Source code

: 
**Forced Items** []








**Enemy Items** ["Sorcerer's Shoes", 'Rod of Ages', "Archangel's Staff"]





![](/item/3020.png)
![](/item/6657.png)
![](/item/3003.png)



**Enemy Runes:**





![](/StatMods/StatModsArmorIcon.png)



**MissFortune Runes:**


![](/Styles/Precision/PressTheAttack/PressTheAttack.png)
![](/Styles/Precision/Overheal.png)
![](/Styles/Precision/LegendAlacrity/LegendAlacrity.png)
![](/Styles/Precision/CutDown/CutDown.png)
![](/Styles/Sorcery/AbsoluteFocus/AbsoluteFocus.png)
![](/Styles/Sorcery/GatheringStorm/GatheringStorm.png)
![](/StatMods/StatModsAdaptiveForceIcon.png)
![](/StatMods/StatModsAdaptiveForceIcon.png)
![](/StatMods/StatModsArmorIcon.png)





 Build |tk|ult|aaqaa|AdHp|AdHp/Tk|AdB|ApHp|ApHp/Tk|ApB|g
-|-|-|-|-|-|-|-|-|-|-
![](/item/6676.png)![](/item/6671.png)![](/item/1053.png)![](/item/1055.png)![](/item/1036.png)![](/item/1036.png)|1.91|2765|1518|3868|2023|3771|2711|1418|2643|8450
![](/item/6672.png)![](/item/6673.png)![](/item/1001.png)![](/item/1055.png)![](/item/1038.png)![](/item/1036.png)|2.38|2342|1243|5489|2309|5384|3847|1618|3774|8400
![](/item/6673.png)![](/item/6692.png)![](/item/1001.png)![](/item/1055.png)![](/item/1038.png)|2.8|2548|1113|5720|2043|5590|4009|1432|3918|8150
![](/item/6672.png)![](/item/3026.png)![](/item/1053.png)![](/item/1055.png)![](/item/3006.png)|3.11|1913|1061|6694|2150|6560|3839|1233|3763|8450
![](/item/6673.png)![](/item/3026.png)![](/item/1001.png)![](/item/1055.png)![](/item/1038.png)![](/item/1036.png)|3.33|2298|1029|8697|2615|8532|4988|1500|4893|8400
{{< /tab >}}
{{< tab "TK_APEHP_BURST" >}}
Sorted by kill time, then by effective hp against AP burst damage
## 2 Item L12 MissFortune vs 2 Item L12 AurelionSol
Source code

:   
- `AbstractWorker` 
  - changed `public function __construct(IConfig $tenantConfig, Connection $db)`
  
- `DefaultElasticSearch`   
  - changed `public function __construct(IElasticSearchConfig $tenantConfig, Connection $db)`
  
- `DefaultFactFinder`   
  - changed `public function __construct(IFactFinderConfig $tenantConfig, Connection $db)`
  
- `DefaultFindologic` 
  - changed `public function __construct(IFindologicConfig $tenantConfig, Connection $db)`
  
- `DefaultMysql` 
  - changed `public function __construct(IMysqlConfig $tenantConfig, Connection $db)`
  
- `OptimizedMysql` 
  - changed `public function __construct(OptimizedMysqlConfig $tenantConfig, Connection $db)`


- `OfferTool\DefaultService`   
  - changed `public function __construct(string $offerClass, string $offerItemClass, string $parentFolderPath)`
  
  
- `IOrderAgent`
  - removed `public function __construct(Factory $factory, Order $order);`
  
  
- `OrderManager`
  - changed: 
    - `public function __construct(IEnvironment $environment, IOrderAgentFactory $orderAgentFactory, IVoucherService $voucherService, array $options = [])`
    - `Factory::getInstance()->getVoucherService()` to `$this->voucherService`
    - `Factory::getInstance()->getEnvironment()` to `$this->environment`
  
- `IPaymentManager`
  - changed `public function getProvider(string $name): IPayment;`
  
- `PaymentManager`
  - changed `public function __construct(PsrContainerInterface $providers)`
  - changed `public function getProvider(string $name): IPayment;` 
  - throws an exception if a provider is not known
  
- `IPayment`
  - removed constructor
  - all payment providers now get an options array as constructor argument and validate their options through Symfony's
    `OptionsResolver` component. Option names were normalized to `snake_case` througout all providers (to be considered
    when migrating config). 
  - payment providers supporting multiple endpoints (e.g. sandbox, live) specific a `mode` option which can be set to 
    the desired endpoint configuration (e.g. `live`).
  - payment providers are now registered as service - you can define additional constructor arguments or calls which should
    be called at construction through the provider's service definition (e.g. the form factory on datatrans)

> Problem details
Repeat each record above precisely as written.

> Response for this exercise
Source code

: 
**Forced Items** []








**Enemy Items** ["Sorcerer's Shoes", 'Rod of Ages', "Archangel's Staff"]





![](/item/3020.png)
![](/item/6657.png)
![](/item/3003.png)



**Enemy Runes:**





![](/StatMods/StatModsArmorIcon.png)



**MissFortune Runes:**


![](/Styles/Precision/PressTheAttack/PressTheAttack.png)
![](/Styles/Precision/Overheal.png)
![](/Styles/Precision/LegendAlacrity/LegendAlacrity.png)
![](/Styles/Precision/CutDown/CutDown.png)
![](/Styles/Sorcery/AbsoluteFocus/AbsoluteFocus.png)
![](/Styles/Sorcery/GatheringStorm/GatheringStorm.png)
![](/StatMods/StatModsAdaptiveForceIcon.png)
![](/StatMods/StatModsAdaptiveForceIcon.png)
![](/StatMods/StatModsArmorIcon.png)





 Build |tk|ult|aaqaa|AdHp|AdHp/Tk|AdB|ApHp|ApHp/Tk|ApB|g
-|-|-|-|-|-|-|-|-|-|-
![](/item/6676.png)![](/item/6671.png)![](/item/1053.png)![](/item/1055.png)![](/item/1036.png)![](/item/1036.png)|1.91|2765|1518|3868|2023|3771|2711|1418|2643|8450
![](/item/6672.png)![](/item/6673.png)![](/item/1001.png)![](/item/1055.png)![](/item/1038.png)![](/item/1036.png)|2.38|2342|1243|5489|2309|5384|3847|1618|3774|8400
![](/item/6673.png)![](/item/6692.png)![](/item/1001.png)![](/item/1055.png)![](/item/1038.png)|2.8|2548|1113|5720|2043|5590|4009|1432|3918|8150
![](/item/6672.png)![](/item/3026.png)![](/item/1053.png)![](/item/1055.png)![](/item/3006.png)|3.11|1913|1061|6694|2150|6560|3839|1233|3763|8450
![](/item/6673.png)![](/item/3026.png)![](/item/1001.png)![](/item/1055.png)![](/item/1038.png)![](/item/1036.png)|3.33|2298|1029|8697|2615|8532|4988|1500|4893|8400
{{< /tab >}}
{{< tab "TK_APEHP_BURST" >}}
Sorted by kill time, then by effective hp against AP burst damage
## 2 Item L12 MissFortune vs 2 Item L12 AurelionSol
Source code

:   
- `AbstractWorker` 
  - changed `public function __construct(IConfig $tenantConfig, Connection $db)`
  
- `DefaultElasticSearch`   
  - changed `public function __construct(IElasticSearchConfig $tenantConfig, Connection $db)`
  
- `DefaultFactFinder`   
  - changed `public function __construct(IFactFinderConfig $tenantConfig, Connection $db)`
  
- `DefaultFindologic` 
  - changed `public function __construct(IFindologicConfig $tenantConfig, Connection $db)`
  
- `DefaultMysql` 
  - changed `public function __construct(IMysqlConfig $tenantConfig, Connection $db)`
  
- `OptimizedMysql` 
  - changed `public function __construct(OptimizedMysqlConfig $tenantConfig, Connection $db)`


- `OfferTool\DefaultService`   
  - changed `public function __construct(string $offerClass, string $offerItemClass, string $parentFolderPath)`
  
  
- `IOrderAgent`
  - removed `public function __construct(Factory $factory, Order $order);`
  
  
- `OrderManager`
  - changed: 
    - `public function __construct(IEnvironment $environment, IOrderAgentFactory $orderAgentFactory, IVoucherService $voucherService, array $options = [])`
    - `Factory::getInstance()->getVoucherService()` to `$this->voucherService`
    - `Factory::getInstance()->getEnvironment()` to `$this->environment`
  
- `IPaymentManager`
  - changed `public function getProvider(string $name): IPayment;`
  
- `PaymentManager`
  - changed `public function __construct(PsrContainerInterface $providers)`
  - changed `public function getProvider(string $name): IPayment;` 
  - throws an exception if a provider is not known
  
- `IPayment`
  - removed constructor
  - all payment providers now get an options array as constructor argument and validate their options through Symfony's
    `OptionsResolver` component. Option names were normalized to `snake_case` througout all providers (to be considered
    when migrating config). 
  - payment providers supporting multiple endpoints (e.g. sandbox, live) specific a `mode` option which can be set to 
    the desired endpoint configuration (e.g. `live`).
  - payment providers are now registered as service - you can define additional constructor arguments or calls which should
    be called at construction through the provider's service definition (e.g. the form factory on datatrans)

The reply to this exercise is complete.